Although the work I am doing now keeps me very busy, I always felt that I needed to give back to my home country. So with the help of Mr. Sajid Shapoo, the father of one of my patients who came to me from Delhi and in collaboration with various government officers, we opened a bone marrow transplant unit at Maharaja Yeshwantrao (MY) Hospital in Indore, in central India. In India, most of the healthcare is provided in private and corporate hospitals, and poor people cannot afford treatment in these hospitals. After discussion with government officials in my state of Madhya Pradesh, I was able to convince them to build a six-bed bone marrow transplant center in MY, a government hospital for families living below the poverty line.
Typically, abandonment of treatment is a big problem. When a transplant is recommended, patients learn that it could cost $20,000. Costs can go as high as $50,000 if there are complications. I wanted to avoid that situation. In our unit, we can manage all the complications without worrying about money, since our operations are free of cost to the patient.
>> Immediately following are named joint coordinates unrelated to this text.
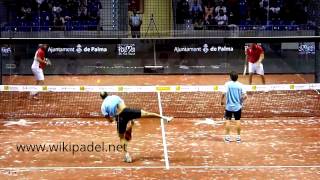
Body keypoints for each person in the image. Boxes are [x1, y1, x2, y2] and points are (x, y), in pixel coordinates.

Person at [100, 92, 173, 163]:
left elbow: (110, 120)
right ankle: (165, 118)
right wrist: (131, 118)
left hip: (119, 118)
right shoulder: (115, 97)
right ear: (107, 94)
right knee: (147, 114)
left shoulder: (103, 107)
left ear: (101, 98)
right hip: (127, 112)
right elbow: (124, 107)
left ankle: (127, 155)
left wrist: (114, 118)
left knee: (121, 137)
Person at [221, 71, 247, 143]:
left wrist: (221, 100)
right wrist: (240, 101)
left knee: (228, 120)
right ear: (237, 77)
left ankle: (227, 137)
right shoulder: (241, 85)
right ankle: (238, 138)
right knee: (238, 120)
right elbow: (245, 96)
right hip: (237, 107)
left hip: (228, 107)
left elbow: (223, 93)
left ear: (230, 77)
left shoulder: (227, 84)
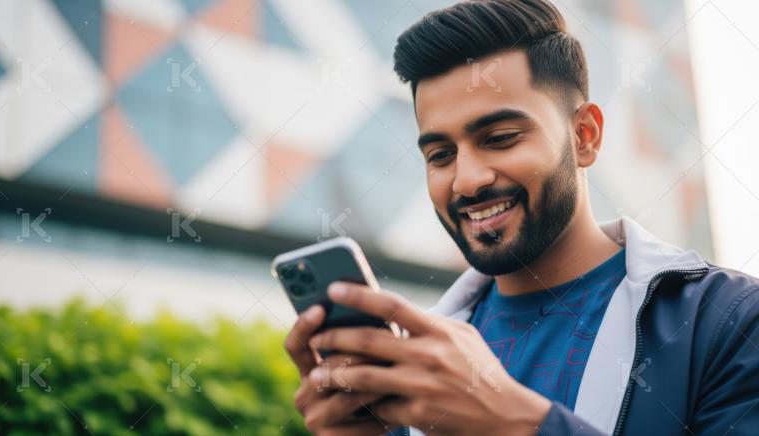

However, the medical team has to raise funds through corporate donors, which is approximately $10,000 per patient.
In 2017, we hosted camps in several cities, where we did cheek swabs of patients and their siblings to collect cell samples to determine matches for bone marrow transplants. We identified 50 children who were matches. Right now, we are prioritizing patients under the age of 12 who have thalassemia, a genetic disorder in which children need lifelong blood transfusions. A bone marrow transplant negates the need for blood transfusions, allowing these kids and their families to lead better lives. Other than thalassemia, we see many patients with life-threatening disorders such as bone marrow failure, leukemia, sickle cell disease, and immunodeficiencies that could benefit from bone marrow transplantation. As of now, the Madhya Pradesh government has started construction of a separate pediatric blood disorder unit adjacent to the blood marrow transplant unit, as these patients have to be optimally managed for a successful bone marrow transplantation in the future.
Currently, two pediatricians who were trained at NewYork-Presbyterian/Columbia University Irving Medical Center are conducting bone marrow transplantation at MY Hospital in Indore. I monitor patients on a daily basis through electronic health records and help the pediatricians with patient and donor selection and day-to-day management of cases. Our first 20 patients were discharged after their bone marrow transplantation. We plan to conduct three or four transplants per month, as we have a growing waiting list of 50 to 60 patients.
Making a difference in the life of a patient and their family is what makes me wake up every morning and helps me sleep every night. But I can’t do all these things on my own. I’m grateful to be part of a system that is committed to improving health of children in the U.S. and globally. I am constantly inspired by the resilience of the patients I treat, and I believe that every child, rich or poor, has a right to a healthy life. By treating these patients, I am giving them what my brother Ramesh never had: hope for a bright future. I am not poor anymore, but I have not forgotten the impact of poverty on children.
Prakash Satwani, M.D., is the director of the Pediatric Cellular Therapy Program and director of the Pediatric Hematology/Oncology/BMT Fellowship at NewYork-Presbyterian/Columbia University Irving Medical Center. Dr. Satwani was inducted into the Academy of Clinical Excellence and the Virginia Apgar Academy of Medical Educators. He is a world expert in the field of pediatric bone marrow transplantation for children with leukemia and hemoglobinopathies. His research is focused on decreasing cost and complications after bone marrow transplantation.